Le pouvoir individuel est utilisé pour faire grandir l’autre, un de mes processus était de m’accepter en tant qu’être puissant au service du collectif. Si le leitmotiv dans les groupes humains est de se faire petit pour ne pas faire de vagues, je choisissais l’inverse : me faire grand pour faire des vagues et faire sortir les non-dits.
« Est-ce que c’est pas dangereux d’être puissant comme tu es ? » me reprocha une des personnes. Cette réflexion, pas anodine, suppose que la puissance est mauvaise et que le groupe doit se niveler par le bas. Au lieu d’avaler la proposition et de me faire petit – chose aisée dans une culture où le leadership quel qu’il soit est associé à la ‘domination’ – je décidais de me faire grand.
Le lendemain, je déclarai dans le groupe lors du cercle de partage des intentions : « aujourd’hui je serai un enfoiré conscient : bullshit man ». Ma pratique a été de ne rien laisser passer : lorsque quelqu’un bottait en touche, disait oui pour dire non, retenait son expression, je disais « bullshit ! », rafraîchissant !

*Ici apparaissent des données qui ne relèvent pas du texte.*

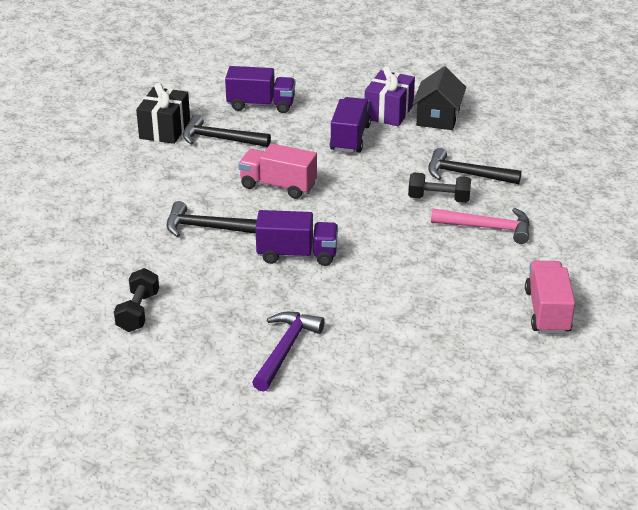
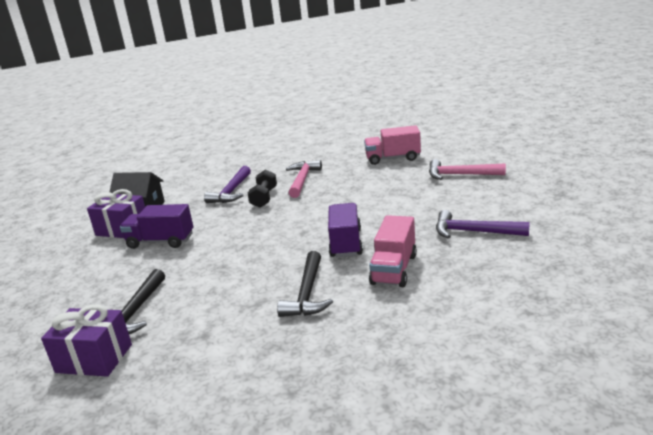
camera: 90 degrees left, 10 degrees down
(138, 312) = (456, 310): black dumbbell -> none
(165, 129) = (94, 358): black gift -> purple gift
(261, 105) = (71, 297): purple truck -> none
(278, 186) = (235, 266): pink truck -> pink truck (394, 269)
(463, 367) = (460, 175): none -> pink hammer
(466, 174) = (231, 192): black hammer -> purple hammer

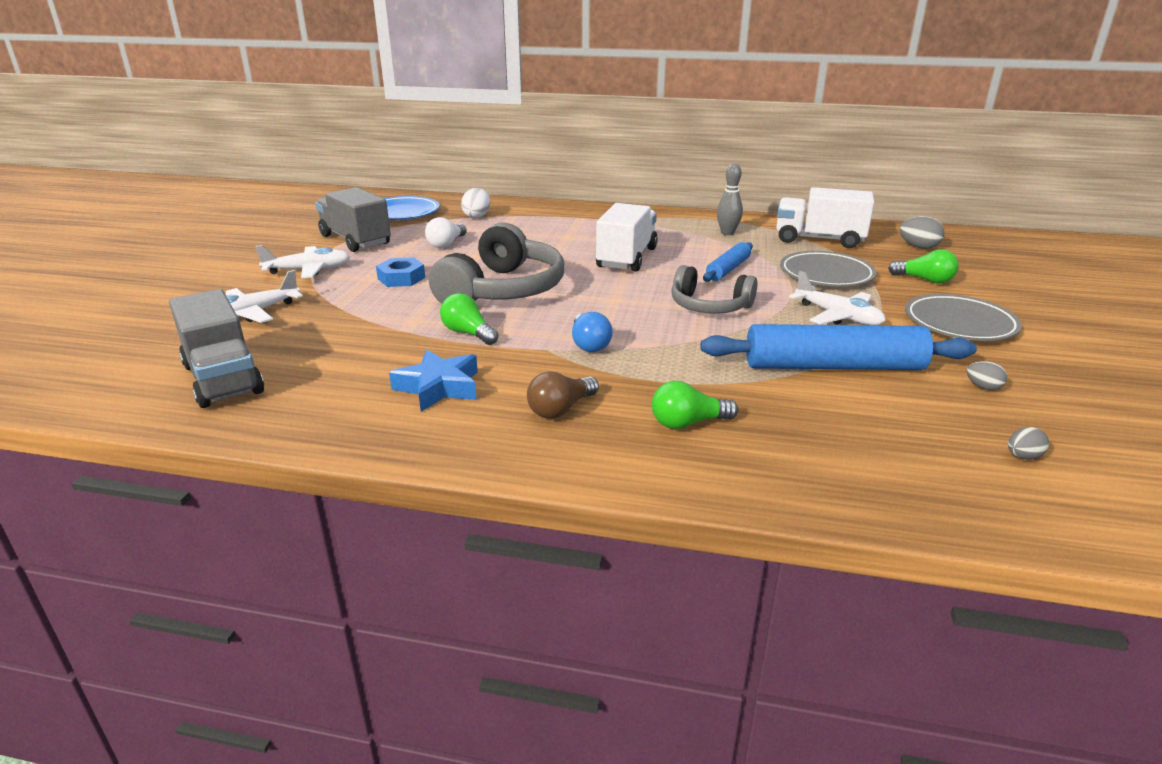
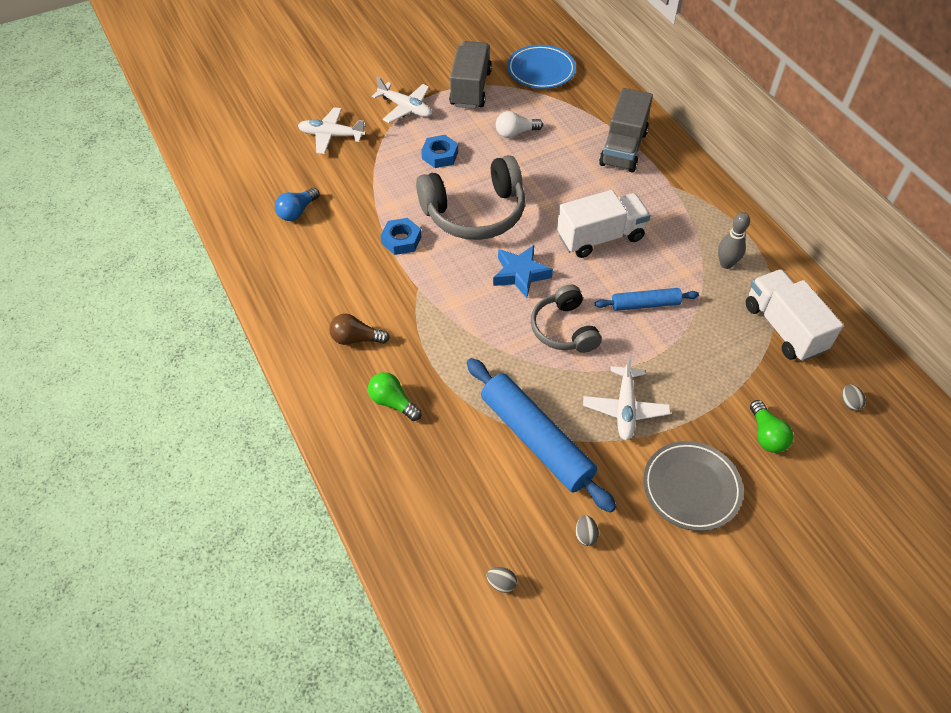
camera: 50 degrees right, 25 degrees up
(223, 379) = (261, 187): grey truck -> grey truck (623, 148)
(438, 387) = (331, 273): blue star -> blue star (520, 274)
(468, 333) = (401, 240): green light bulb -> blue nut
(477, 216) = (583, 109): white egg -> none
(589, 344) = (443, 302): blue light bulb -> blue light bulb (297, 211)
(826, 275) = (703, 367): grey plate -> none
(918, 247) = (849, 403): grey egg -> grey egg, size x0.61

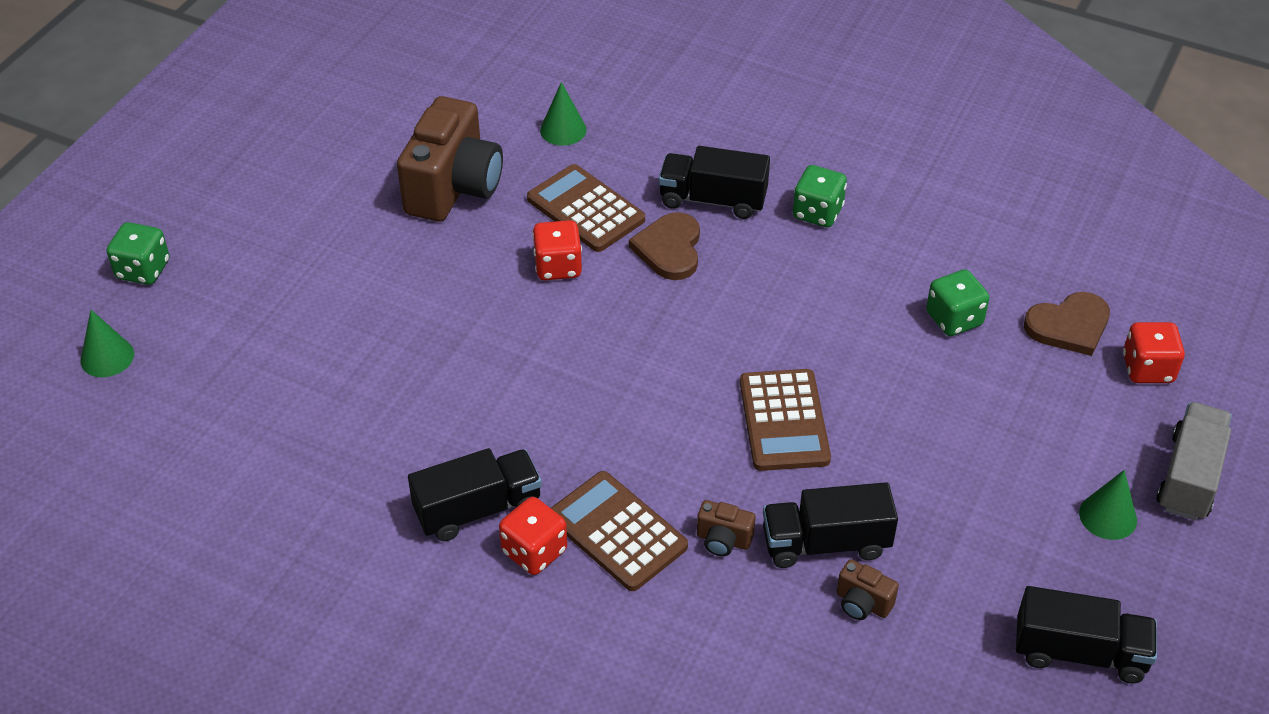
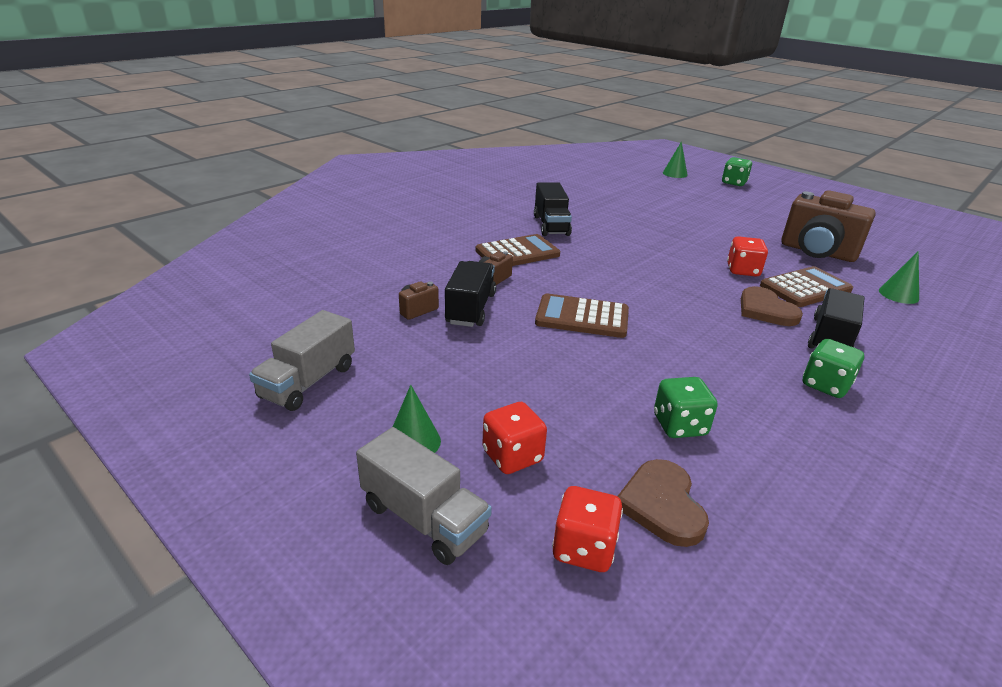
camera: 105 degrees right, 15 degrees down
(534, 551) = (516, 233): red dice -> red dice (512, 456)
(669, 249) = (765, 310): brown heart -> brown heart turned 135 degrees counterclockwise
(1079, 652) = (308, 382): black truck -> grey truck

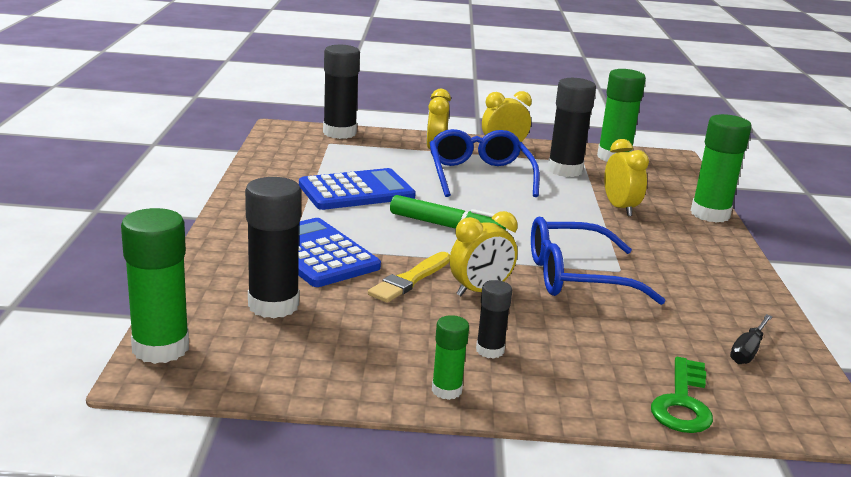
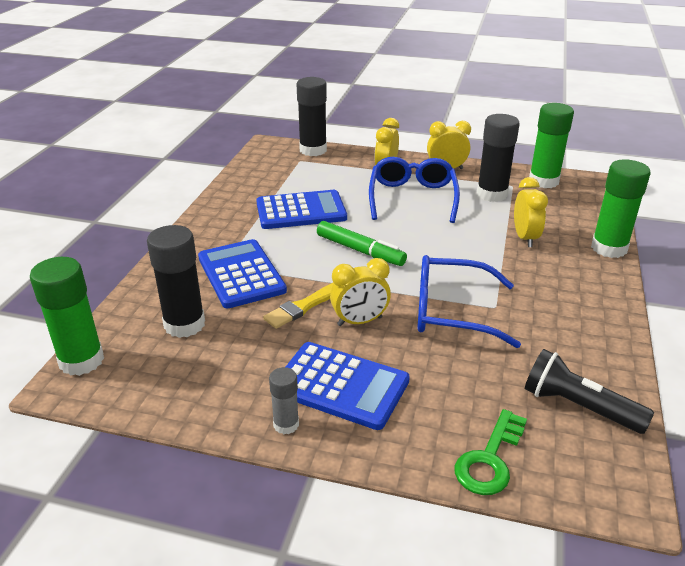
camera: 15 degrees right, 10 degrees up
(446, 390) = (286, 424): green glue stick -> grey glue stick
(490, 350) = (341, 385): black glue stick -> blue calculator
(748, 351) = (578, 406): black screwdriver -> black flashlight

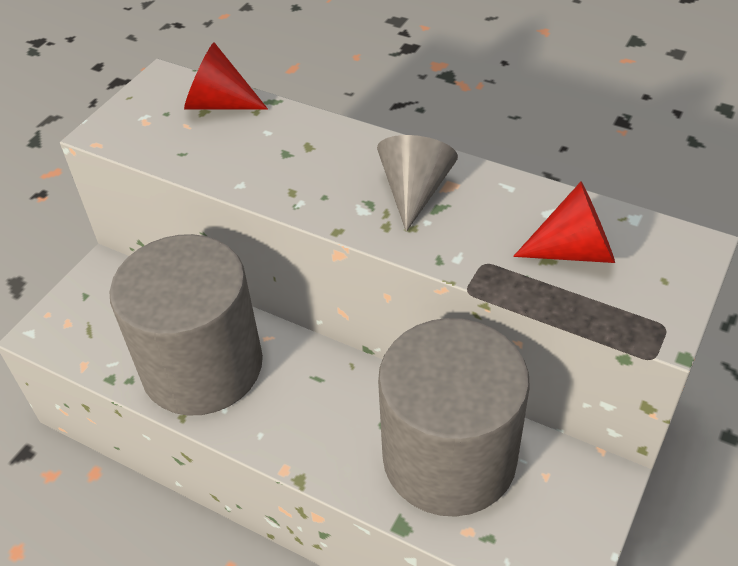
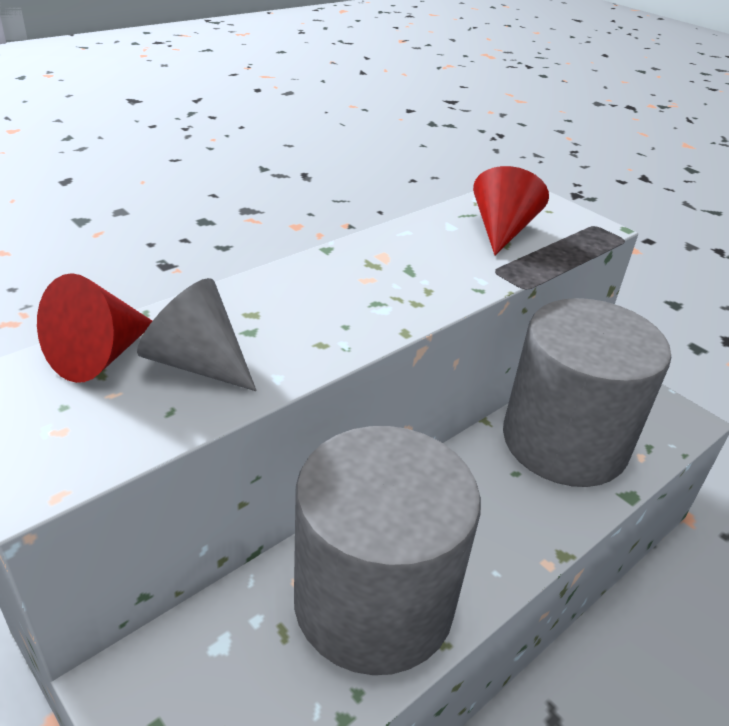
camera: 75 degrees left, 10 degrees down
(414, 191) = (378, 274): grey cone -> grey cone (197, 363)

Je t’invite à en faire autant pour voir.
Et inviter le Chaos créatif
La suite, nous l’avons vécue à travers les processus non-linéaires et créatifs du Rêve du Dragon : la danse des dragons, le Karrabirdt, cercle de rêve, déterminer l’objectif boulle de neige, le champ de force, passer le seuil de l’action, cercle de gratitude, budget en rythme, déterminer les rôles (pilote, dragon, ressource et participant)… entre autres.


La question que je pose est peut-on aller d’un seul coup dans la créativité en sautant ces étapes de création d’une culture commune ?
Je ne le pense pas, ce serait comme faire un saut en parachute sans vérifier que son parachute est bien attaché… ça peut marcher et… ça peut ne pas marcher.
Coopérer implique de lâcher prise, d’accueillir et de transformer ses émotions (l’irritation, la frustration, l’isolement, la timidité), d’utiliser son plein potentiel pour dire ce que l’on a à dire… bref ça implique de s’impliquer pleinement.
Un orteil dans l’eau ne suffit pas pour dire “j’ai nagé !”. Il faut également de la pratique.
Quand est-ce qu’on (re)commence ? Et…
Alors, pourquoi ne pas se donner tous les moyens dès le début ?
Expression tirée de Starhawk dans the 5th Sacred thing : “dans les situations de vie ou de mort des présents inattendus nous arrivent au delà de ce que nous pouvons habituellement accepter. Les miracles arrivent. Mais être un transformateur* c’est essayer de faire des miracles moins grands plus prévisibles et réguliers.” (*originellement le mot employé est guérisseur, guérisseuse).
La licornie est un monde fantastique dans lequel les solutions poussent toutes seules dans les bois, qui sont habités de belles et puissantes licornes bienveillantes et bienheureuses. Autant dire, selon l’expression du philosophe Miguel Benasayag qu’ici “tout est possible mais rien n’est réel”, voir la conférence de TEDxParis 2012 - Miguel Benasayag - L'importance des limites à 9’00”.
Radical signifie racine, qui part du sol, qui est ancré dans le réel.